Translation: Who the hell knows. Running to the American Cinema Editors' Awards (they're the "A.C.E." that you see in so many credits) in desperation, we get little help. "Moulin Rouge" and "Black Hawk Down," running in two separate categories, both won.
I toss out "Black Hawk Down" because the Oscar is voted on by the Academy as a whole, not just editors, and I don't think enough voters have the right kind of awareness of this film to make it a likely prospect. I'm also going to axe "Rings" because the editing doesn't call much attention to itself.
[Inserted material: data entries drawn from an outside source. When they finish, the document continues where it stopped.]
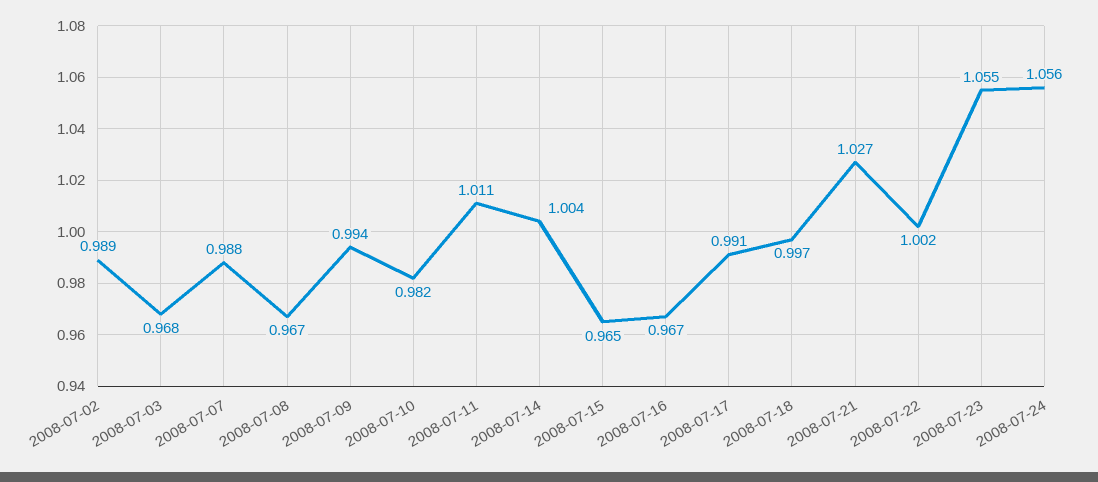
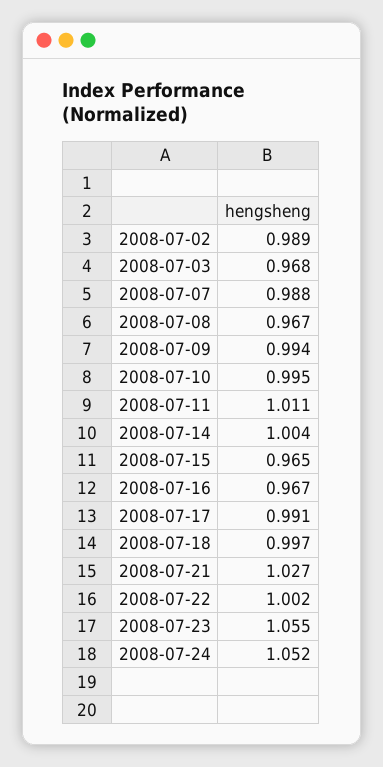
  {
    "2008-07-02": 0.989,
    "2008-07-03": 0.968,
    "2008-07-07": 0.988,
    "2008-07-08": 0.967,
    "2008-07-09": 0.994,
-   "2008-07-10": 0.982,
+   "2008-07-10": 0.995,
    "2008-07-11": 1.011,
    "2008-07-14": 1.004,
    "2008-07-15": 0.965,
    "2008-07-16": 0.967,
    "2008-07-17": 0.991,
    "2008-07-18": 0.997,
    "2008-07-21": 1.027,
    "2008-07-22": 1.002,
    "2008-07-23": 1.055,
-   "2008-07-24": 1.056
+   "2008-07-24": 1.052
  }

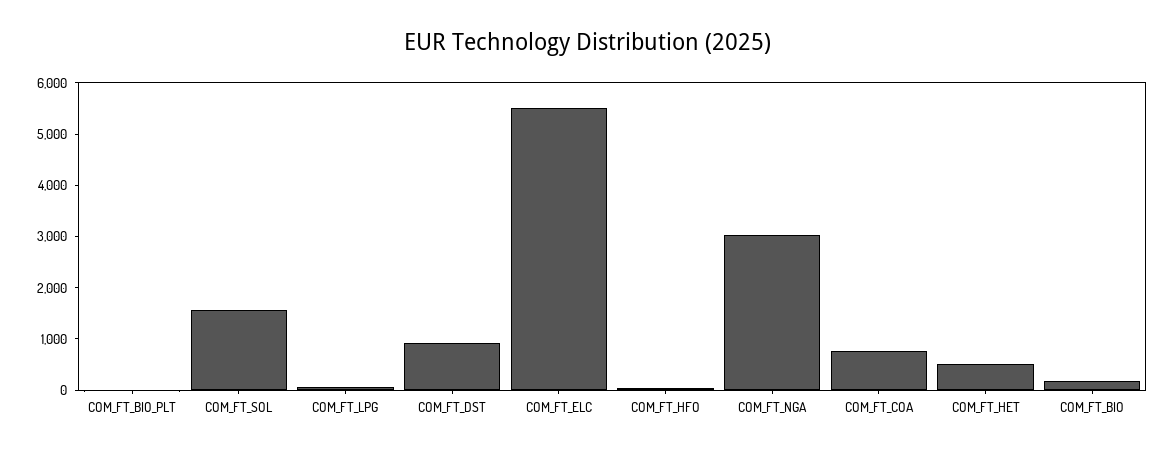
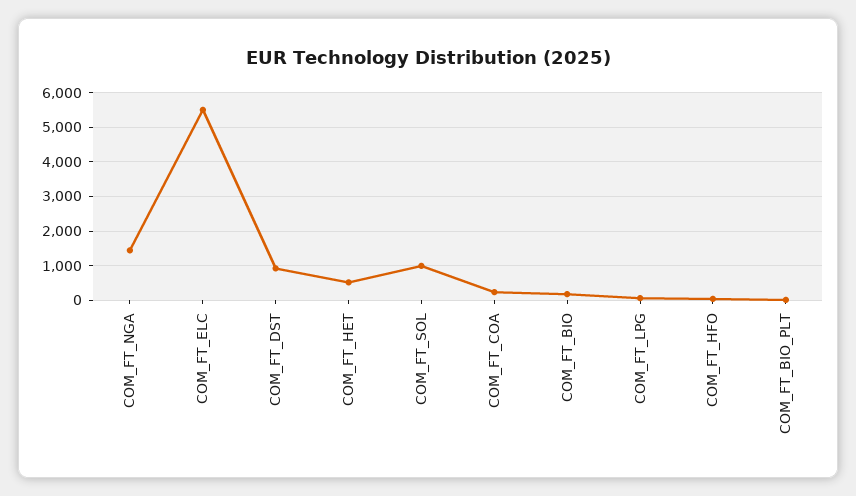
  {
    "COM_FT_BIO_PLT": 0,
-   "COM_FT_SOL": 1600,
+   "COM_FT_SOL": 1000,
    "COM_FT_LPG": 0,
    "COM_FT_DST": 1000,
    "COM_FT_ELC": 5600,
    "COM_FT_HFO": 0,
-   "COM_FT_NGA": 3000,
+   "COM_FT_NGA": 1400,
-   "COM_FT_COA": 800,
+   "COM_FT_COA": 200,
    "COM_FT_HET": 600,
    "COM_FT_BIO": 200
  }

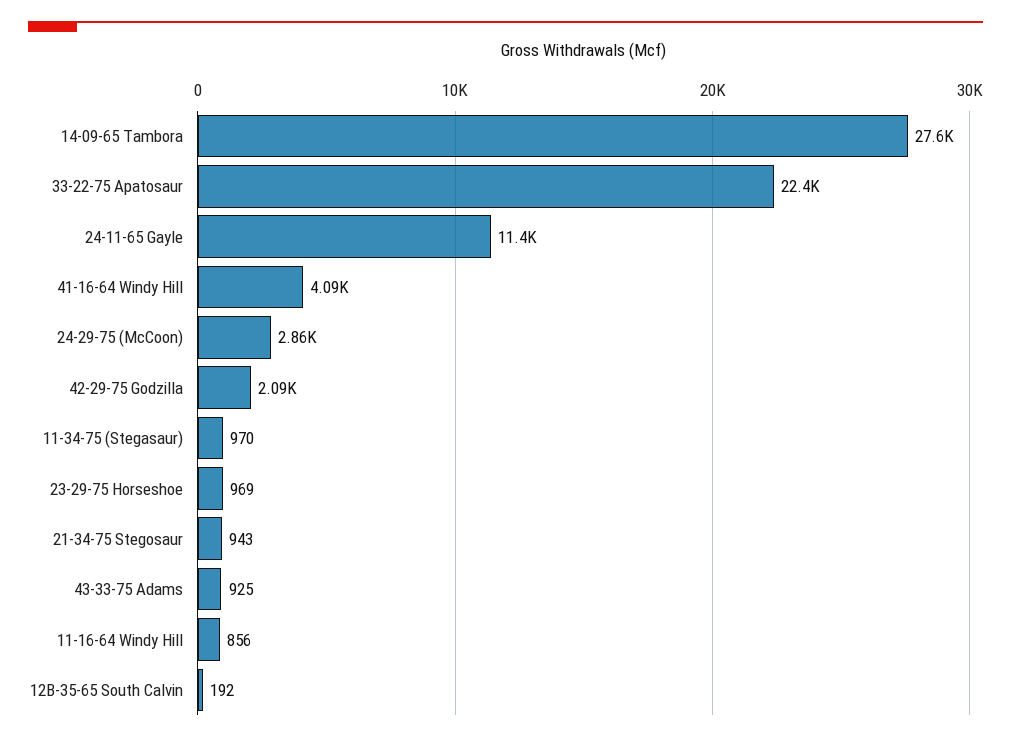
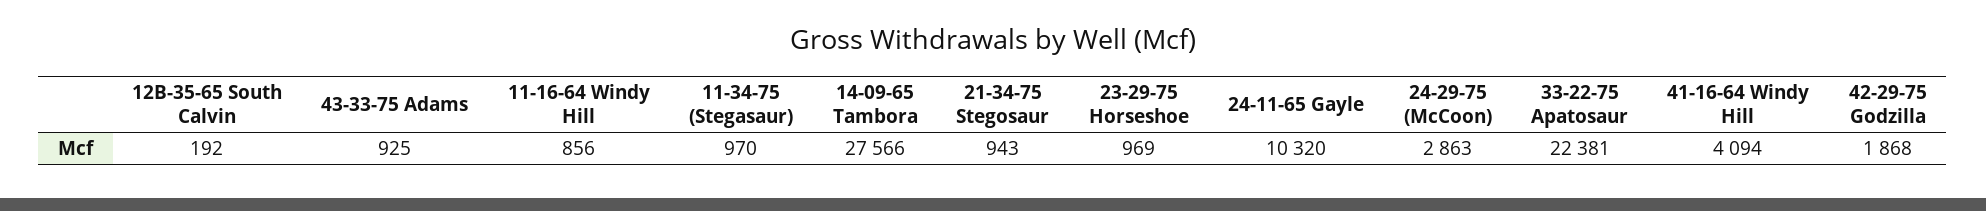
  {
    "14-09-65 Tambora": 27566,
    "33-22-75 Apatosaur": 22381,
-   "24-11-65 Gayle": 11400,
+   "24-11-65 Gayle": 10320,
    "41-16-64 Windy Hill": 4094,
    "24-29-75 (McCoon)": 2863,
-   "42-29-75 Godzilla": 2090,
+   "42-29-75 Godzilla": 1868,
    "11-34-75 (Stegasaur)": 970,
    "23-29-75 Horseshoe": 969,
    "21-34-75 Stegosaur": 943,
    "43-33-75 Adams": 925,
    "11-16-64 Windy Hill": 856,
    "12B-35-65 South Calvin": 192
  }

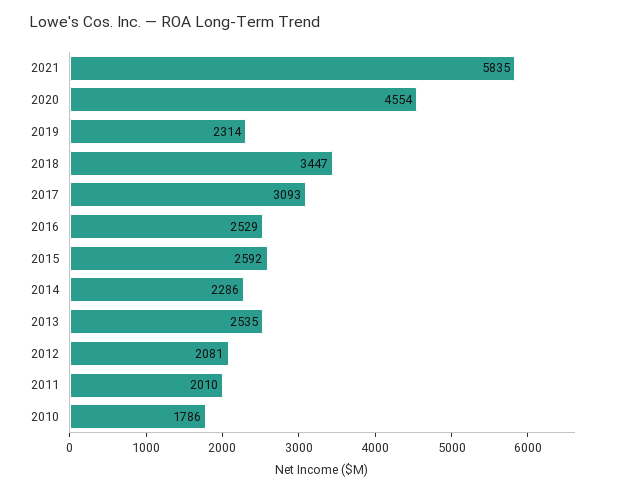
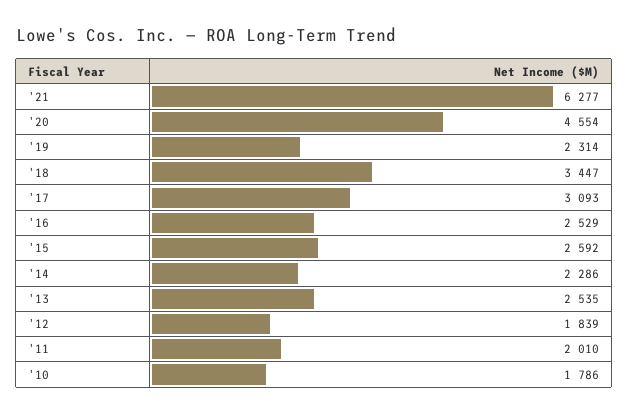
  {
-   "2021": 5835,
+   "2021": 6277,
    "2020": 4554,
    "2019": 2314,
    "2018": 3447,
    "2017": 3093,
    "2016": 2529,
    "2015": 2592,
    "2014": 2286,
    "2013": 2535,
-   "2012": 2081,
+   "2012": 1839,
    "2011": 2010,
    "2010": 1786
  }

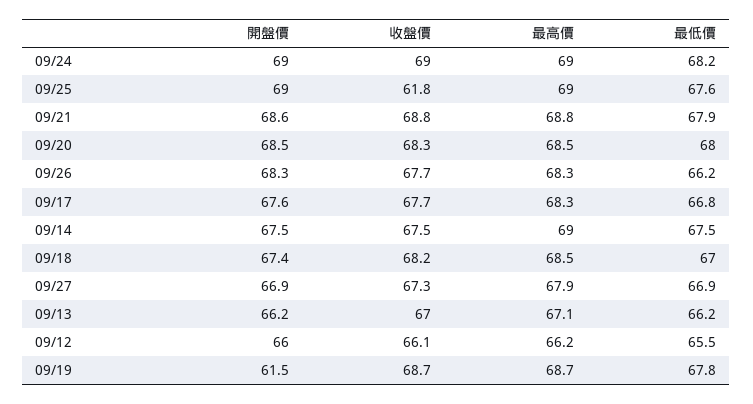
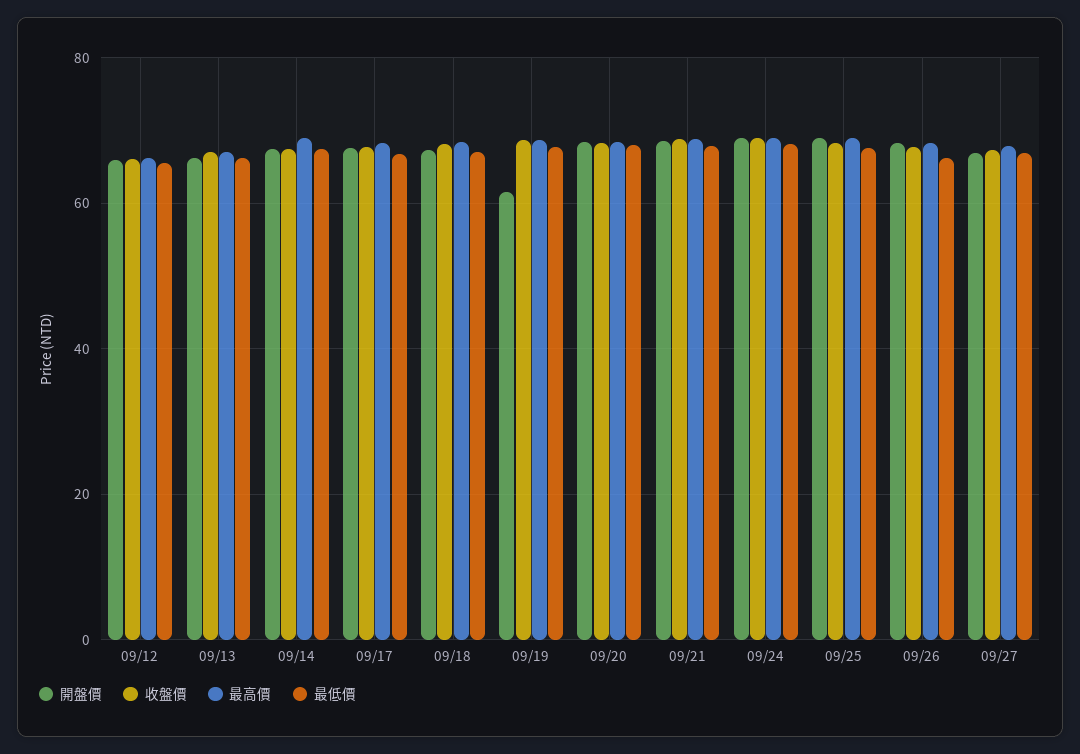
  {
    "開盤價": {
      "09/24": 69,
      "09/25": 69,
      "09/21": 68.6,
      "09/20": 68.5,
      "09/26": 68.3,
      "09/17": 67.6,
      "09/14": 67.5,
      "09/18": 67.4,
      "09/27": 66.9,
      "09/13": 66.2,
      "09/12": 66,
      "09/19": 61.5
    },
    "收盤價": {
      "09/24": 69,
-     "09/25": 61.8,
+     "09/25": 68,
      "09/21": 68.8,
      "09/20": 68.3,
      "09/26": 67.7,
      "09/17": 67.7,
      "09/14": 67.5,
      "09/18": 68.2,
      "09/27": 67.3,
      "09/13": 67,
      "09/12": 66.1,
      "09/19": 68.7
    },
    "最高價": {
      "09/24": 69,
      "09/25": 69,
      "09/21": 68.8,
      "09/20": 68.5,
      "09/26": 68.3,
      "09/17": 68.3,
      "09/14": 69,
      "09/18": 68.5,
      "09/27": 67.9,
      "09/13": 67.1,
      "09/12": 66.2,
      "09/19": 68.7
    },
    "最低價": {
      "09/24": 68.2,
      "09/25": 67.6,
      "09/21": 67.9,
      "09/20": 68,
      "09/26": 66.2,
      "09/17": 66.8,
      "09/14": 67.5,
      "09/18": 67,
      "09/27": 66.9,
      "09/13": 66.2,
      "09/12": 65.5,
      "09/19": 67.8
    }
  }

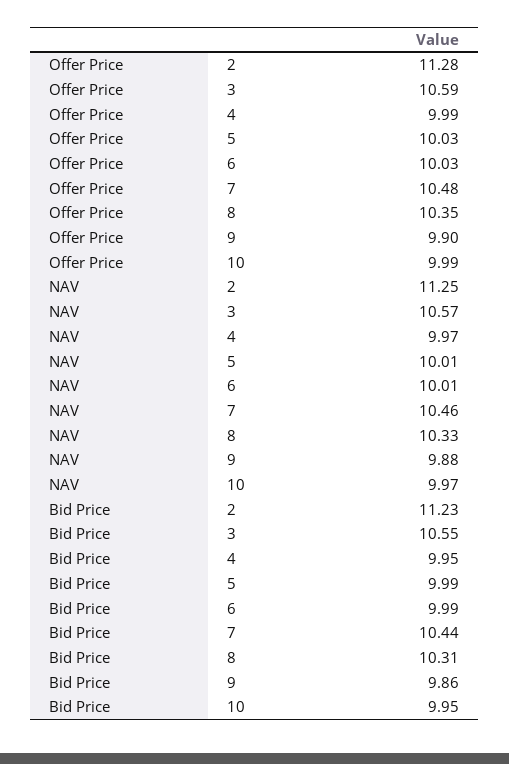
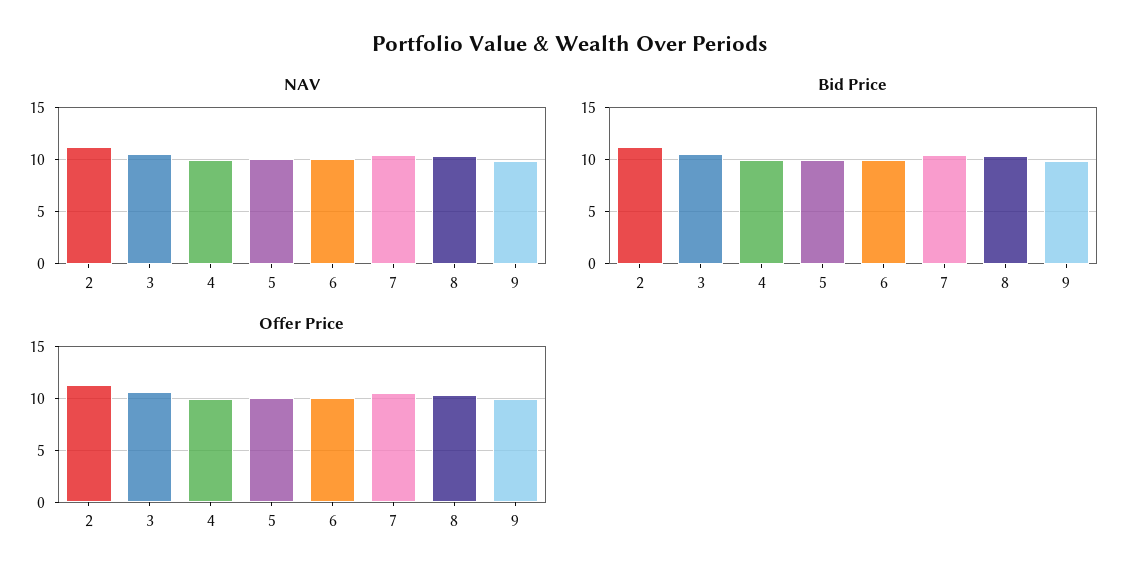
  {
    "Offer Price": {
      "2": 11.28,
      "3": 10.59,
      "4": 9.99,
      "5": 10.03,
      "6": 10.03,
      "7": 10.48,
      "8": 10.35,
-     "9": 9.9,
+     "9": 9.9
-     "10": 9.99
    },
    "NAV": {
      "2": 11.25,
      "3": 10.57,
      "4": 9.97,
      "5": 10.01,
      "6": 10.01,
      "7": 10.46,
      "8": 10.33,
-     "9": 9.88,
+     "9": 9.88
-     "10": 9.97
    },
    "Bid Price": {
      "2": 11.23,
      "3": 10.55,
      "4": 9.95,
      "5": 9.99,
      "6": 9.99,
      "7": 10.44,
      "8": 10.31,
-     "9": 9.86,
+     "9": 9.86
-     "10": 9.95
    }
  }

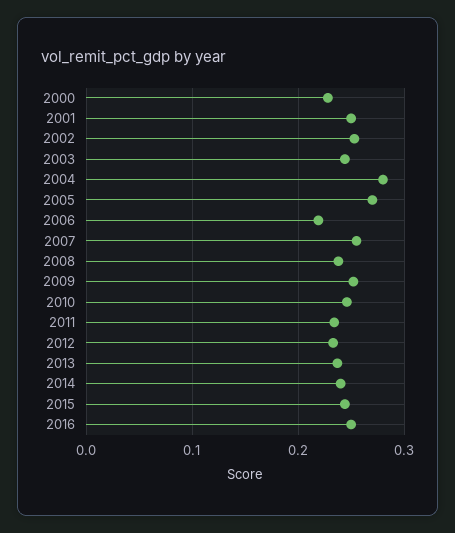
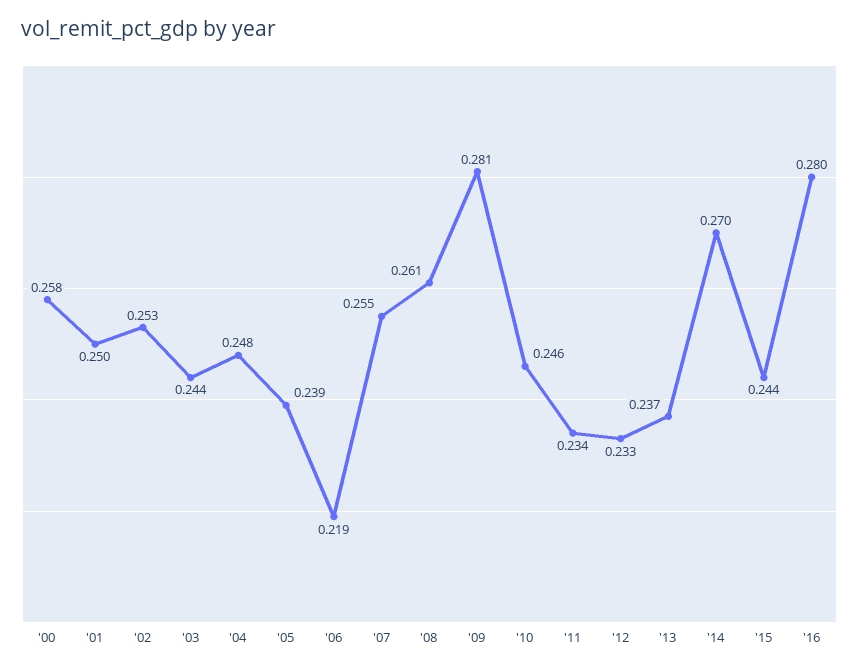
  {
-   "2000": 0.23,
+   "2000": 0.258,
    "2001": 0.25,
    "2002": 0.253,
    "2003": 0.244,
-   "2004": 0.28,
+   "2004": 0.248,
-   "2005": 0.27,
+   "2005": 0.239,
    "2006": 0.219,
    "2007": 0.255,
-   "2008": 0.24,
+   "2008": 0.261,
-   "2009": 0.25,
+   "2009": 0.281,
    "2010": 0.246,
    "2011": 0.234,
    "2012": 0.233,
    "2013": 0.237,
-   "2014": 0.24,
+   "2014": 0.27,
    "2015": 0.244,
-   "2016": 0.25
+   "2016": 0.28
  }

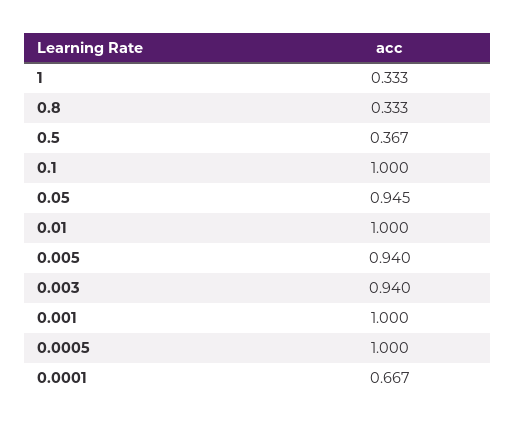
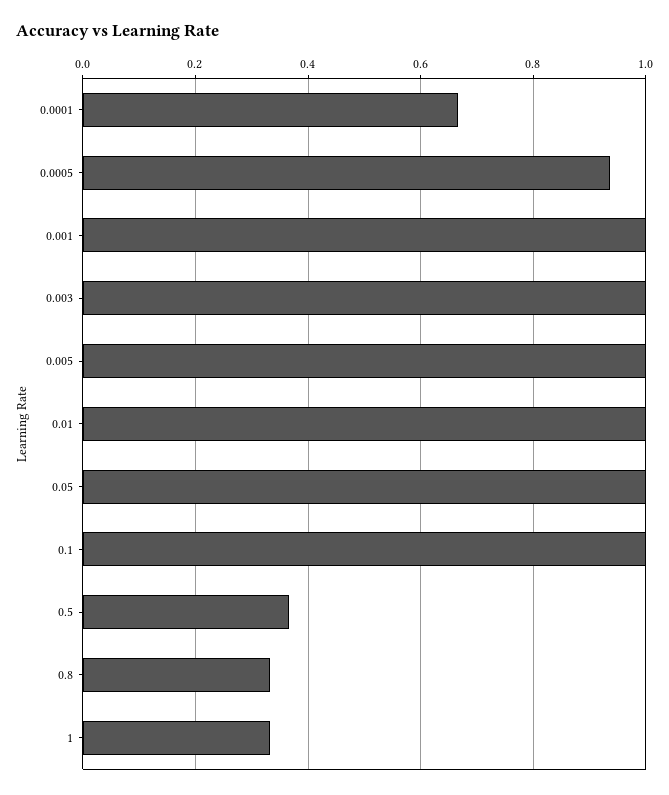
  {
    "1": 0.333,
    "0.8": 0.333,
    "0.5": 0.367,
    "0.1": 1,
-   "0.05": 0.945,
+   "0.05": 1,
    "0.01": 1,
-   "0.005": 0.94,
+   "0.005": 1,
-   "0.003": 0.94,
+   "0.003": 1,
    "0.001": 1,
-   "0.0005": 1,
+   "0.0005": 0.94,
    "0.0001": 0.667
  }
So we're left with a three-way tossup. If "Memento" did any kind of serious numbers, it'd be the one to beat. It's an editing tour-de-force as the layman understands such things. "A Beautiful Mind" will get lots of votes by virtue of the fact that it's also a very likely Best Picture winner. "Moulin Rouge" will get a lot of votes from the movie's fans, plus from the people who just remembered all of the cutting, cutting, cutting. It was really crappy cutting, relentless cutting, cutting that didn't promote clear storytelling as much as it promoted epileptic siezures in the audience. But people know that Editing has something to do with cutting and assembling film.
Historical evidence is somewhat spotty, but this is one of those categories that floats freely. The probably Best Picture winner won't necessarily win Best Editing if (and here's the important bit) there's another nominee who (a) is a highly visible film and (b) has flashier editing. So I'll regretfully cut "A Beautiful Mind."
The Screenplay categories are largely second-tier Best Picture awards. The "real" Best Picture winner often wins, but just as often these two categories are used to reward films which (the Oscars being what they are) don't have a chance in hell of winning Best Picture.
"Ghost World" is out of the running, because the fact that you're reading a long analysis of the Oscar nominees means that you have a larger awareness and interest in films than a great many Oscar voters. And if you've never heard of "Ghost World" that means that none of the voters have, either. "Rings" is probably out. Moses didn't get any real kudos for the way he took the Word of God and turned it into something that could be clearly communicated in just two stone tablets. So Fran, Phil and Pete really shouldn't feel too bad about the snub.
Now here we've got a real Junior Oscar race. We allow "Amélie" to dry up and blow away (it's the foreign film that everyone's talking about but no one has ever heard of). Then we're left with four great, great films that would never stand a dingo's chance in Niffleheim of earning a Best Picture award.
Which means that we should turn our attentions to the most "writerly" nominees, the films where there's nothing to distract you from the stuff that the writer pulled off. So out go "Memento" (remembered as That Backwards Film) and "Monster's Ball" (which will be remembered for powerful performances), leaving us to choose between "Gosford Park" and "The Royal Tenenbaums."